Tip 1: Look and sound bored. Sigh a lot.
Look towards your PowerPoint and away from your audience. This way they will appreciate the back of your haircut and everyone can avoid awkward eye contact
Put lots of fancy graphs and tables loaded with data in there that take 5-10 minutes to understand. Give your audience 15 seconds to admire them and move on to the next slide
Be sure to include lots of references on the last slide that noone will ever look up
Say “umm” and “like” a lot. If people ask you questions, use one of the following responses:
1. Well, how do YOU explain that p value?
2. We see that a lot.
3. I sit on a consensus committee and most of us agreed on that, so...
Point at stuff in your slide and move the pointer around a lot. Circle each item of interest at least a few dozen times. This will hypnotize at least a few audience members and result in a favorable evaluation.
Read directly from your slide. Do not miss a single item. If you don’t follow the script you might slip up and reveal what you really know.
Worry. A lot. The audience is full of experts and they will ask lots of questions. You’ll forget what to say! It’s scary stuff! There’s still time to back out! Run!
Make sure you speak in an even monotone that conveys that you are a serious expert. Do not smile, raise your voice or betray emotion.

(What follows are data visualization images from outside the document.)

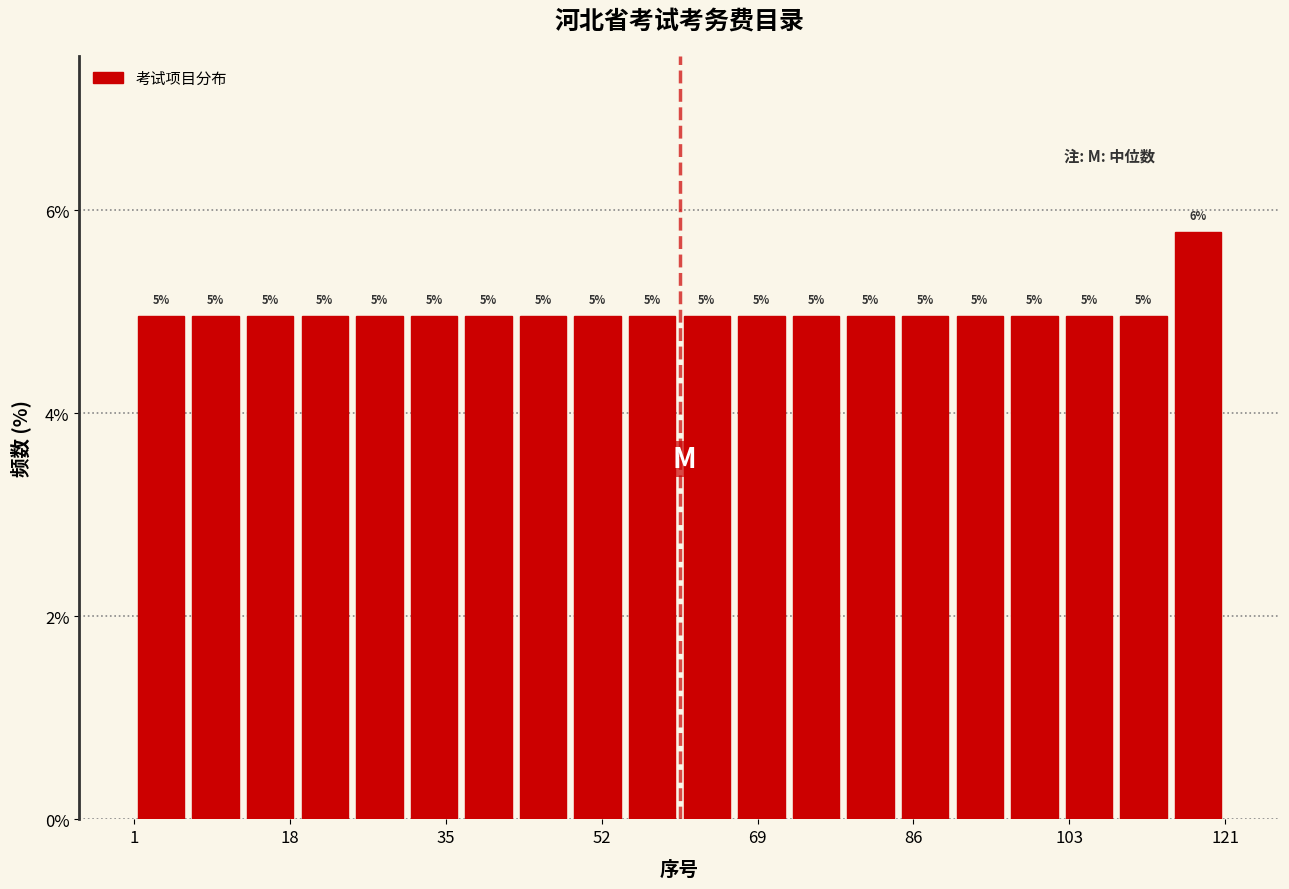

Around what value on the x-axis is the tallest bar? Give the approximate position of its centre, as read against the axis.

118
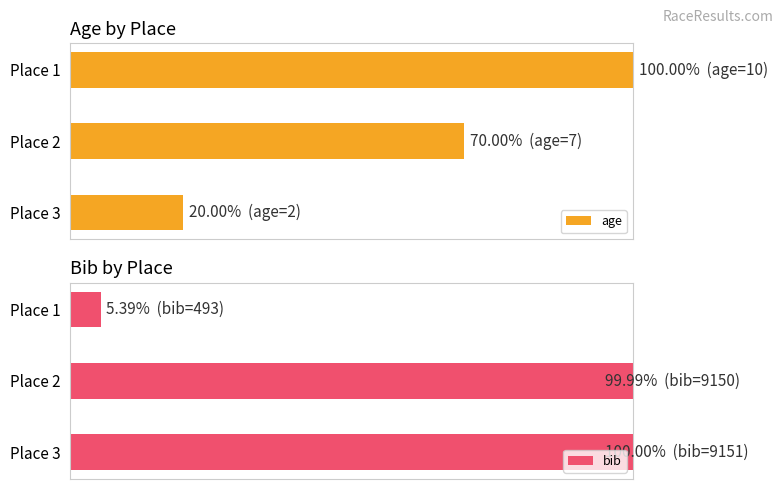

Which series has the largest total across all categories?

bib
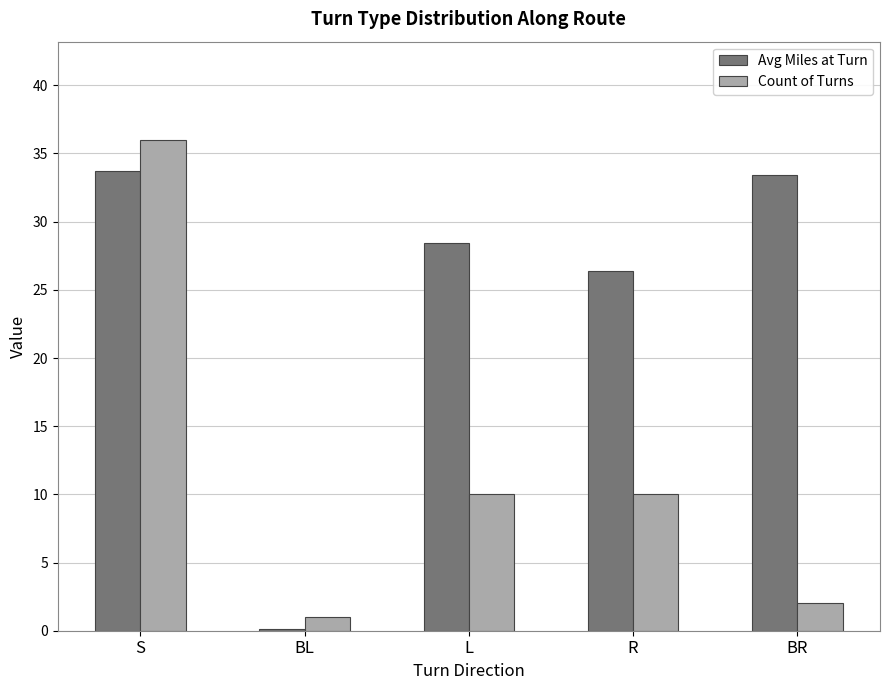

What is the sum of the Count of Turns values at BR and R?

12.0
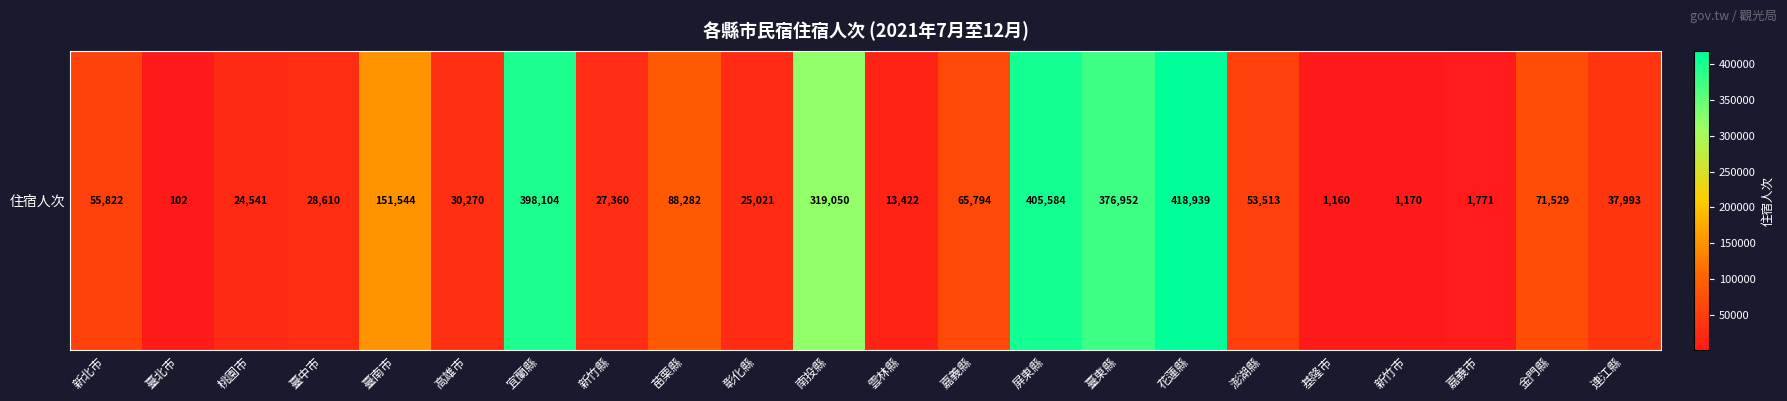

List the labels in order of value, smallest first.

臺北市, 基隆市, 新竹市, 嘉義市, 雲林縣, 桃園市, 彰化縣, 新竹縣, 臺中市, 高雄市, 連江縣, 澎湖縣, 新北市, 嘉義縣, 金門縣, 苗栗縣, 臺南市, 南投縣, 臺東縣, 宜蘭縣, 屏東縣, 花蓮縣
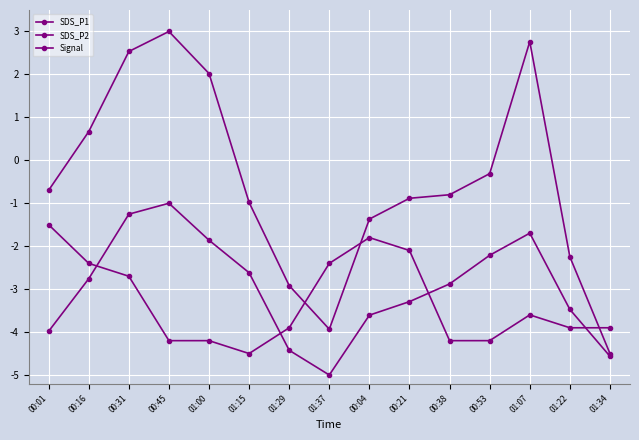

Where is the first local maximum for SDS_P1?

00:45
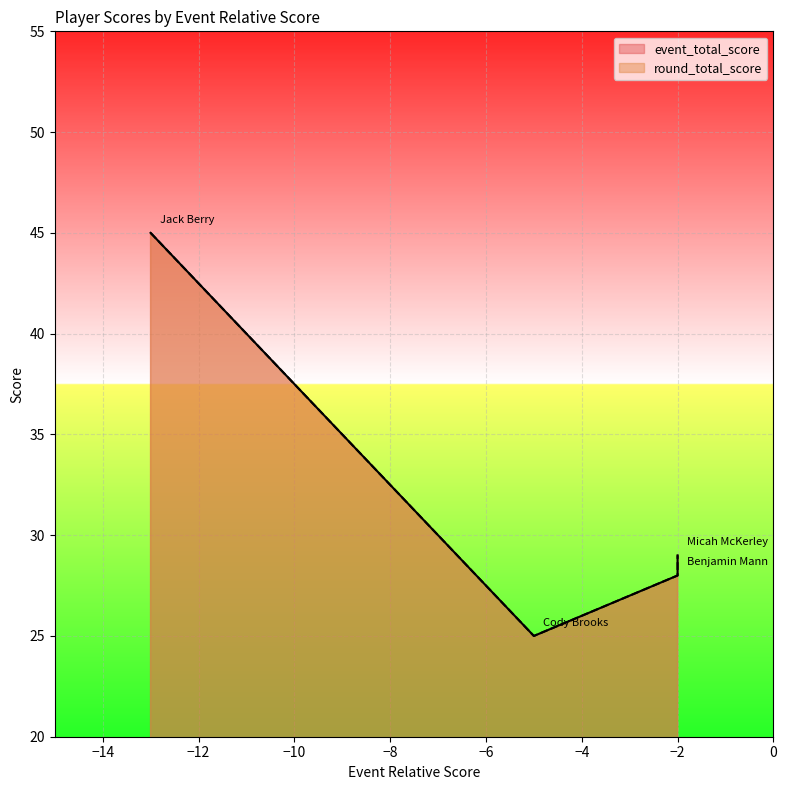

True or false: round_total_score and event_total_score cross at least once.

False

Keep it esoteric. The less your audience understands about what you’re saying, the less likely they’ll skewer you with an awkward question.
a. When talking to Pathologists, talk about clinical or imaging
b. When talking to clinicians, show lots of photomicrographs
Talk about molecular things (except to a roomful of molecular Pathologists). Make it sound fancy.
Example: “next generation sequencing was performed in addition to RNA-seq and then analyzed by a combinatorial library that was compared to the TCGA database”
When you’re done with your #PowerPoint #presentation, flash a big smile and look relieved, like you were just released from prison.